Back-Row People
We're not all slackers
I recently went to my law school reunion, which got me thinking about my classmates and all those years I spent in classrooms and lecture halls, which then got me thinking about front-row and back-row people.
You know which you are. Unless, bafflingly, you are one of the masses who sat in the middle rows. And who are, I’m assuming—perhaps unfairly—to be normal and thus (to me) uninteresting. (Sincere apologies to my middle-row readers.)

But I digress. As an introvert, I am, unapologetically, a back-row person. Teachers and instructors who coaxed (or forced) me to move forward “to join in the conversation” meant well, but engendered acute discomfort. (As do rooms set up with seats in a circle or square, and thus no back row.) With no one behind me, I can relax and concentrate without the distraction of feeling eyes on the back of my head. (Classroom settings only, I’m as fond as the next person of a good seat at a performance.)
I posit that back-row people, excluding the slackers, process information differently. I suspect we are more independent, non-conformist, “out of the box” thinkers who seek the big picture, unlike my law school classmates whose compulsive hand-raising was so predictable that it spawned “Turkey Bingo” and the “Gage Gauge.” (In Turkey Bingo, the grid was filled out not with numbers but with the names of the inveterate hand-raisers. The “Gage Gauge” involved guessing, I believe, when and how many times Gage, who went on to enjoy professional success, would raise his hand.)

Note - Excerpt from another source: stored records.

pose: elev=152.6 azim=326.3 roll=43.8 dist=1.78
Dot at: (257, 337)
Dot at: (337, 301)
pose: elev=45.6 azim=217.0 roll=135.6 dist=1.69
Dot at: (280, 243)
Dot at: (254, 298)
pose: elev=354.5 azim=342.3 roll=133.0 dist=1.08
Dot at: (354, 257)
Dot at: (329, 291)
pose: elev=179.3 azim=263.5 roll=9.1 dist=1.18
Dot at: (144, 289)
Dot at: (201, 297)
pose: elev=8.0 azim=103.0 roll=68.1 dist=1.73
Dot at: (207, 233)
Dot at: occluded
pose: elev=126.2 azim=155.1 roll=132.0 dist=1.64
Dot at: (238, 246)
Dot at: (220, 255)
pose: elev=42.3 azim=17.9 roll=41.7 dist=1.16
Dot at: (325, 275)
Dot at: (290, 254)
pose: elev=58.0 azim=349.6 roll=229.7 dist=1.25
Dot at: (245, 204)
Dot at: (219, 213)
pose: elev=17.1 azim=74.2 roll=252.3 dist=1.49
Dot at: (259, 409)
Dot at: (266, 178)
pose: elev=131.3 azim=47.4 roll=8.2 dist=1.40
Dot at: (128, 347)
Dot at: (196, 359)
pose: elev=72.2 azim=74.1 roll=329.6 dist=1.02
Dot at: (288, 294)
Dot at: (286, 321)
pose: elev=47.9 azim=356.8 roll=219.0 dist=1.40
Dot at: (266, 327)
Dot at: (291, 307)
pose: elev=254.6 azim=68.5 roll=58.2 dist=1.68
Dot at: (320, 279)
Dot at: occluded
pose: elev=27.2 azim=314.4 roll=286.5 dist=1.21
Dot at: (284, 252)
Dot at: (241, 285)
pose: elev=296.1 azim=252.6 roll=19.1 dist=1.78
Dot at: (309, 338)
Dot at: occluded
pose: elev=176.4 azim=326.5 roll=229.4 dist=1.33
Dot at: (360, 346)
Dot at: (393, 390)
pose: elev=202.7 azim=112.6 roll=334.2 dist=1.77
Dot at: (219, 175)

The introversion-extroversion trait that differentiates back-row from front-row people is obvious, but are there other factors at play? (Besides running late or being unprepared and/or hungover, the latter a not uncommon occurrence at my law school.) Are back-row people more creative and independent-minded? Or just terrified at being put in the spotlight? Although AI was happy to hallucinate an answer, actual studies focused primarily (and not surprisingly) on academic success. Which, predictably, gave a gold star to the front row-ers. And my searches failed to disgorge anything about where Steve Jobs or Bill Gates sat. But I’d bet that Steve, with his non-conformist views towards formal education, was a back-row person. (That is, until he dropped out.)
And so my curiosity goes unanswered as I enjoy life from the back row, relaxed in my chair, thinking my un-spoon-fed thoughts, and taking my notes. So, where do you sit — and why?




I am totally a front-rower — could possibly stem from being nearsighted in elememtary school, but persisted way after I got contact lenses. I think I just didn’t want to miss anything. Good prep for being a journalist when you have to elbow your way to the front.
Front-rower here … unless: Math. Then hide me far far away. Seriously, I was too easily distracted by things going on around me to risk the back row. (Each frown, ponytail flip, dropped pencil led me down a line of thought that had nothing to do with the lesson on the chalkboard.) The back row: that's a place for a far stronger person than me.